Carl Sandell’s review published on Letterboxd:
So Tarantino is still trying to make late 60s Hollywood a thing. This may be his strongest play so far, but it's still unconvincing. It's obvious the shows depicted here influenced Tarantino when building his brand of cocky two-dimensional characters shooting off sizzling monologues and taking lives in gruesome ways. Ironically this movie is more focused on the fragile off-camera egos and is full of ambiguity and doubt, and it's even more enjoyable than Tarantino's comfort zone of coolness.
Is this the first time he actually cast a great actor to play a real character?
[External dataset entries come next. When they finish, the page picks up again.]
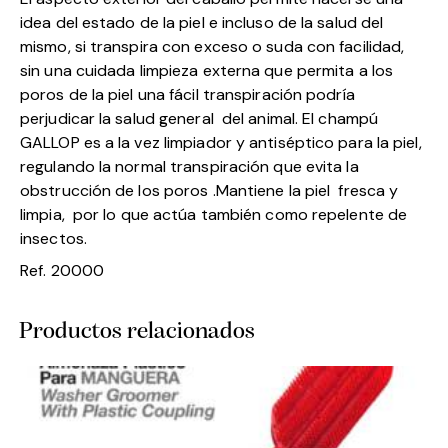
idea del estado de la piel e incluso de la salud del
mismo, si transpira con exceso o suda con facilidad,
sin una cuidada limpieza externa que permita a los
poros de la piel una fácil transpiración podría
perjudicar la salud general del animal. El champú
GALLOP es a la vez limpiador y antiséptico para la piel,
regulando la normal transpiración que evita la
obstrucción de los poros .Mantiene la piel fresca y
limpia, por lo que actúa también como repelente de
insectos.
Ref. 20000
Productos relacionados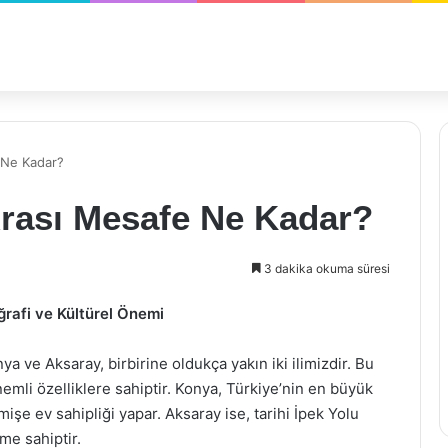
 Ne Kadar?
Arası Mesafe Ne Kadar?
3 dakika okuma süresi
rafi ve Kültürel Önemi
a ve Aksaray, birbirine oldukça yakın iki ilimizdir. Bu
nemli özelliklere sahiptir. Konya, Türkiye’nin en büyük
mişe ev sahipliği yapar. Aksaray ise, tarihi İpek Yolu
me sahiptir.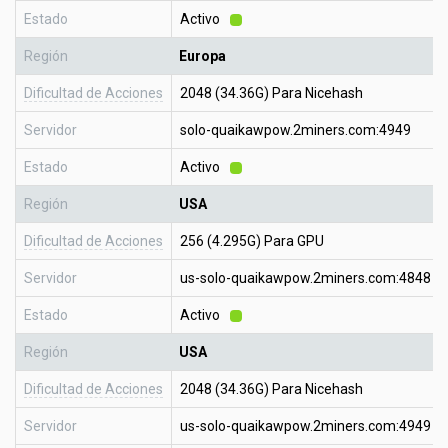
Estado
Activo
Región
Europa
Dificultad de Acciones
2048 (34.36G) Para Nicehash
Servidor
solo-quaikawpow.2miners.com:4949
Estado
Activo
Región
USA
Dificultad de Acciones
256 (4.295G) Para GPU
Servidor
us-solo-quaikawpow.2miners.com:4848
Estado
Activo
Región
USA
Dificultad de Acciones
2048 (34.36G) Para Nicehash
Servidor
us-solo-quaikawpow.2miners.com:4949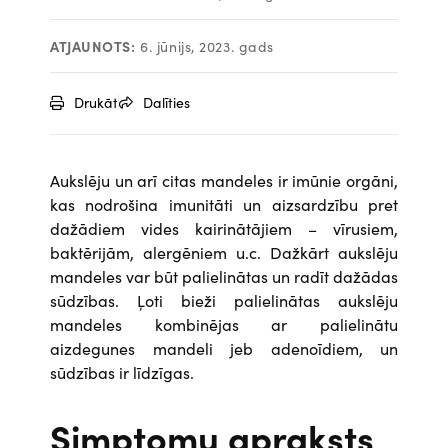
ATJAUNOTS:
6. jūnijs, 2023. gads
Drukāt
Dalīties
Aukslēju un arī citas mandeles ir imūnie orgāni,
kas nodrošina imunitāti un aizsardzību pret
dažādiem vides kairinātājiem – vīrusiem,
baktērijām, alergēniem u.c. Dažkārt aukslēju
mandeles var būt palielinātas un radīt dažādas
sūdzības. Ļoti bieži palielinātas aukslēju
mandeles kombinējas ar palielinātu
aizdegunes mandeli jeb adenoīdiem, un
sūdzības ir līdzīgas.
Simptomu apraksts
It's usually about casting the right character actor for each part, but Leo is something else. He's not holding back anything, but he has an intense depth that makes his character more than his outbursts and insecurities. He's obviously the star and main character of the movie, but most of the momentum is created by Margot Robbie and Brad Pitt who are both just insanely charming and fun to tag along with. Tarantino is just a master of his craft, making the supporting cast carry most of the load. There are plenty of weird choices, like intermittent narration by an actor who also plays a different role in the movie, and intentionally bad editing. I don't know if that serves a purpose other than referencing poor craft of old Hollywood, but the lasting impression of the movie is that it is a treat to watch so maybe those stylistic choices that appear flawed on the surface really do improve the end result.